La ofensiva que en 2023 lanzó el déspota azerí Ilhan Aliyev, hizo que Artsaj volviera a llamarse Nagorno Karabaj y a regirse por las leyes de Azerbaiyán. Igual que como había ocurrido en Nagicheván, los armenios de enclave montañoso fueron deportados en masa o escaparon ni bien las tropas azeríes ingresaron a Stepanakert, la capital karabajsí. Ahora, además del monte donde la tradición bíblica dice que encalló el arca de Noé, otro territorio vinculado a la identidad nacional armenia ha quedado más allá de sus fronteras.
En Yereván y demás ciudades del país caucásico muchos muros tienen pintados los rostros y nombres de los combatientes caídos en las guerras por Artsaj. Esas pintadas callejeras evocan ahora una derrota militar, la que hizo que los armenios se descubrieran totalmente solos en Asia Central y también en el mundo. Solamente los acompaña la fidelidad de la diáspora iniciada por las limpiezas étnicas del sultán Abdul Hammid en el siglo 19, y agigantada por el régimen genocida de “Los Jóvenes Turcos”.
Hace dos años, cuando las fuerzas azeríes entraron por sorpresa al enclave armenio, Rusia miró hacia otro lado. Yereván siempre había confiado en Moscú, pero Vladimir Putin reformuló el interés geopolítico del Kremlin. Los otros miembros del Tratado de Seguridad Colectiva, Kazajtsán, Kirguisia y Tayikistán, también traicionaron a Armenia cuando se produjo la ofensiva turco-azerí. Por eso el entonces presidente Nicol Pashinian decidió abandonar esa alianza militar inservible. Pero tampoco Europa y Estados Unidos habían reaccionado en defensa de la solitaria cultura cristiana que creó y sostiene una democracia en Asia Central.

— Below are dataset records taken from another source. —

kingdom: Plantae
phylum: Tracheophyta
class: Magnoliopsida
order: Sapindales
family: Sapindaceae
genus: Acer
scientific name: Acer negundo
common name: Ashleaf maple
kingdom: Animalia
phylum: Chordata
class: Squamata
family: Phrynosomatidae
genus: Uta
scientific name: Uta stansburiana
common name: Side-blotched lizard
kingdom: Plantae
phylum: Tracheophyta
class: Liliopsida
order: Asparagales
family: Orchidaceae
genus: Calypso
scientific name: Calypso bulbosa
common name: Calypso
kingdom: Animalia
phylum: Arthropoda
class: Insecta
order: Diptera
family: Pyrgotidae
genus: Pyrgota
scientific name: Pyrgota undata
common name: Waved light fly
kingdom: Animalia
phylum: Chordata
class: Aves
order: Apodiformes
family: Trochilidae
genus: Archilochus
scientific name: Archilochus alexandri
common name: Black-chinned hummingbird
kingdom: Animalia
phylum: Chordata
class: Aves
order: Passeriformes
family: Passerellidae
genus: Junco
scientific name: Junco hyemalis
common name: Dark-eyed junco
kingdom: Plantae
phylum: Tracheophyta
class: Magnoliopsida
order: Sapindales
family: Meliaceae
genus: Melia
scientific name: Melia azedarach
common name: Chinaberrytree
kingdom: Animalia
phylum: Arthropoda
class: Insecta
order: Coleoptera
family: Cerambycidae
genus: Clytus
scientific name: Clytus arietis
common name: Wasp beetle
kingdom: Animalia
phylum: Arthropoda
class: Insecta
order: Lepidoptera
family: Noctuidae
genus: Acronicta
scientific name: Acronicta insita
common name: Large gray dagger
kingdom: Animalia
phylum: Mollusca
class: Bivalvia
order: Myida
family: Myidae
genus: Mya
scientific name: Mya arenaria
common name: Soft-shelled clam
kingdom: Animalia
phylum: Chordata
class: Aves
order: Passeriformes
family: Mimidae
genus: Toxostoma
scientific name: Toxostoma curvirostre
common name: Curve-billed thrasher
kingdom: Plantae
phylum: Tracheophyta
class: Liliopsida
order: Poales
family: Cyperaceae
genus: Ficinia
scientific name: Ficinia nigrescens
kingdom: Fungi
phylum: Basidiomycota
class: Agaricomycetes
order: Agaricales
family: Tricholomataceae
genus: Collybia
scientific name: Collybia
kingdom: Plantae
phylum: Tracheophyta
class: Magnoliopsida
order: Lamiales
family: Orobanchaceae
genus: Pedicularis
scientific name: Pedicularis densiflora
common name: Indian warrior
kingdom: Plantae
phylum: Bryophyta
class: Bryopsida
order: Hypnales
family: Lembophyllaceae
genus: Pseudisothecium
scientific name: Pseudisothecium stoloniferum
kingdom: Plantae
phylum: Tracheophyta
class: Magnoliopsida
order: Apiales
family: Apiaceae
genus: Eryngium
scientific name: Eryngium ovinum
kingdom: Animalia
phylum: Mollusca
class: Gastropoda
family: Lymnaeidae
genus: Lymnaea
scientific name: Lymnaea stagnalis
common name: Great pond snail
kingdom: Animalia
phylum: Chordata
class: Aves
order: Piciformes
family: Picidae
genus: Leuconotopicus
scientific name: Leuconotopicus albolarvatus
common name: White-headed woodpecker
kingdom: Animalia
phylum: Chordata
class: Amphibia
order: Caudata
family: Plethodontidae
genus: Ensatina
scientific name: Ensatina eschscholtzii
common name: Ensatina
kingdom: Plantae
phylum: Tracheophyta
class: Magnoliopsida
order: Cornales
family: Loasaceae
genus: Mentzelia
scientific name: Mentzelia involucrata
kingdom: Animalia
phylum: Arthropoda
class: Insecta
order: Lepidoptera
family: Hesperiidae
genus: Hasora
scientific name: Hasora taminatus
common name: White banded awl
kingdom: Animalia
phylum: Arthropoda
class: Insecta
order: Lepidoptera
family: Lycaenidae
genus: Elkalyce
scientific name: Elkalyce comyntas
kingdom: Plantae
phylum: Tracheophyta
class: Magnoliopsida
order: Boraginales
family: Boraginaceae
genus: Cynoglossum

Vahagn Jachaturyán entendió que Armenia debe reinventarse en la región y resituarse en el mundo. El presidente no puede decir nada que suene a renunciar a Artsaj pero sabe que nada se puede hacer ahora. No es tiempo de pensar en Artsaj sino de reinventar la supervivencia de Armenia en una región donde no tiene aliados y se encuentra en un mundo que ya no cuenta con un liderazgo político y cultural de Occidente.
Artsaj quedó muy lejos a pesar de estar tan cerca. Igual que el monte Ararat.